On the sixth day of their Kurdistan visit – the second in North and East Syria – Martin Schirdewan MEP and his delegation discussed a broad range of issues, from local services to geopolitics. In the morning, they met with representatives from the Organisation for North and East Syria Municipalities; in the afternoon, with Rohilat, leader of the Women’s Defence Forces (YPJ) and Mazloum Abdi, Commander-in-Chief of the Syrian Democratic Forces (SDF).
Schirdewan is co-chair of the Left Group in the European Parliament. He is accompanied by Rosa Luxemburg Centre Deputy Executive Director Philip Degenhardt; Equality and Democracy (DEM) Party representative to the European institutions in Strasbourg Fayik Yağızay; Schirdewan’s assistant Nora Friese-Wendenburg and Yağızay’s assistant Sarah Glynn.
Municipal officials gave an overview of the work carried out by local authorities and some of the challenges they face. They explained the enormous problems in meeting basic needs such as water and electricity as a result of Turkey’s restriction of river flows, its seizure and shutdown of the Alouk Pumping Station, a critical source of water in the region, its bombing of infrastructure, and its blocking of a UNICEF agreement to bring water from the Tigris. They also highlighted the growing threat of desertification.
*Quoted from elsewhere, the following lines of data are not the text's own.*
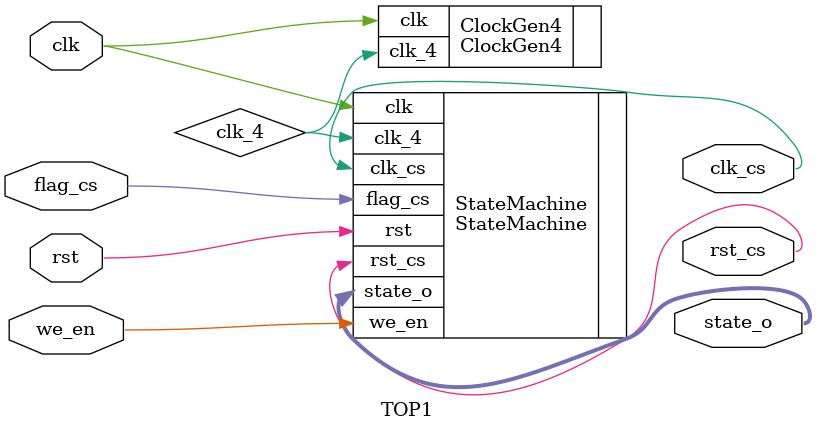
<source format=v>
module TOP1 (
  input rst,
  input clk,
  input flag_cs,
  input we_en,

  output wire [2:0] state_o,
  output wire rst_cs,
  output wire clk_cs

  );

  wire clk_4;


ClockGen4 ClockGen4(
  .clk(clk),
  .clk_4(clk_4)
  );

StateMachine StateMachine(
  .clk(clk),
  .rst(rst),
  .clk_4(clk_4),
  .flag_cs(flag_cs),
  .we_en(we_en),
  .state_o(state_o),
  .rst_cs(rst_cs),
  .clk_cs(clk_cs)
  );

endmodule // TOP1

</source>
The same overstretched municipalities also provide support for internally displaced people – recently from Shahba (Şehba) and Manbij (Minbîc), and earlier from Ras al-Ayn (Serêkaniyê) and Tell Abyad (Girê Spî), both occupied by Turkey in 2019. Most of the 2019 arrivals to Hasakah (Hesekê) are now in refugee camps, though five and a half years on, some are still living in the schools, rendering childrren’s education impossible. The municipal representatives noted that while there had been some international support for internally displaced persons (IDPs), this has significantly declined due to other global crises – in Gaza and Ukraine – and President Donald Trump’s closure of the US Agency for International Development (USAID).
The delegation sought to understand the YPJ’s perspective in this time of change and negotiation. YPJ leader Rohilat described the situation as “not bad, not good”, and that things could go either way. She explained that Damascus was procrastinating on reaching an agreement with the Autonomous Administration of North and East Syria (AANES), and excluding YPJ prisoners from the agreed prisoner exchange. However, she also emphasised the strength and determination of the YPJ and SDF, saying they were “well-prepared”, would defend their gains and change the nature of the Syrian army.
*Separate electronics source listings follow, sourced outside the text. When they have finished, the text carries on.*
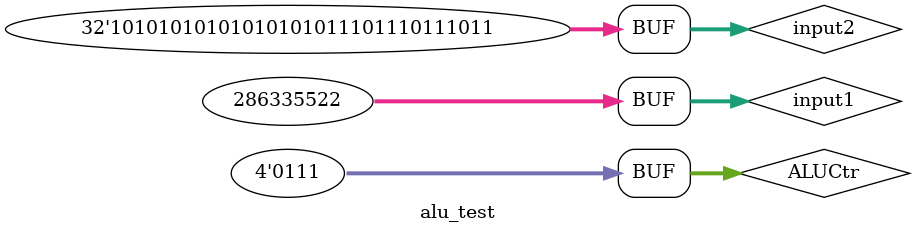
<source format=v>
`timescale 1ns / 1ps


module alu_test;

	// Inputs
	reg [31:0] input1;
	reg [31:0] input2;
	reg [3:0] ALUCtr;

	// Outputs
	wire [31:0] ALURes;
	wire zero;

	// Instantiate the Unit Under Test (UUT)
	ALU uut (
		.input1(input1), 
		.input2(input2), 
		.ALUCtr(ALUCtr), 
		.ALURes(ALURes), 
		.zero(zero)
	);

	initial begin
		// Initialize Inputs
		input1 = 0;
		input2 = 0;
		ALUCtr = 0;

		// Wait 100 ns for global reset to finish
		#100;
        
		// Add stimulus here
		input1 = 32'haaaabbbb; 
		input2 = 32'h11112222; #50;
		ALUCtr = 4'b0000; #50;  //and=00002222
		ALUCtr = 4'b0001; #50;	//or=bbbbbbbb
		ALUCtr = 4'b0010; #50;	//add=bbbbdddd
		ALUCtr = 4'b0110; #50;	//sub=99999999
		ALUCtr = 4'b0111; #50;	//slt=99999999(un)
		
		input1 = 32'haaaabbbb; 
		input2 = 32'haaaabbbb; 
		ALUCtr = 4'b0110; #50;	//0
		
		input1 = 32'h11112222; 
		input2 = 32'haaaabbbb; 	//slt=1
		ALUCtr = 4'b0111;	
		
		end
endmodule


</source>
At their meeting with SDF Commander Mazloum Abdi, the delegation was told that while the new Syrian government wants the Autonomous Administration to be integrated, the AANES wants to work in partnership with Damascus. Abdi spoke of the need for Western countries to encourage the new government to honour the agreement, and for pressure to be brought to bear on Turkey to cooperate with the ceasefire. He also stressed the importance of foreign investment programmes including North and East Syria unlike the recent deal focused solely on investment in power stations, referring to the $7 billion memorandum of understanding signed in May 2025 between Syria and a consortium led by Qatar’s UCC Holding. This deal focuses on constructing four combined-cycle gas turbine power plants with a total capacity of 4,000 megawatts and a 1,000-megawatt solar power plant in southern Syria, aimed at addressing the country’s severe electricity shortages.
Abdi outlined his vision of an arrangement similar to that of the Kurdistan Region of Iraq, but including all the peoples of the North and East region, not just the Kurds. Though he has discussed this at length with Syria’s interim president Ahmed al-Sharaa, he acknowledged that reaching such an agreement will be difficult.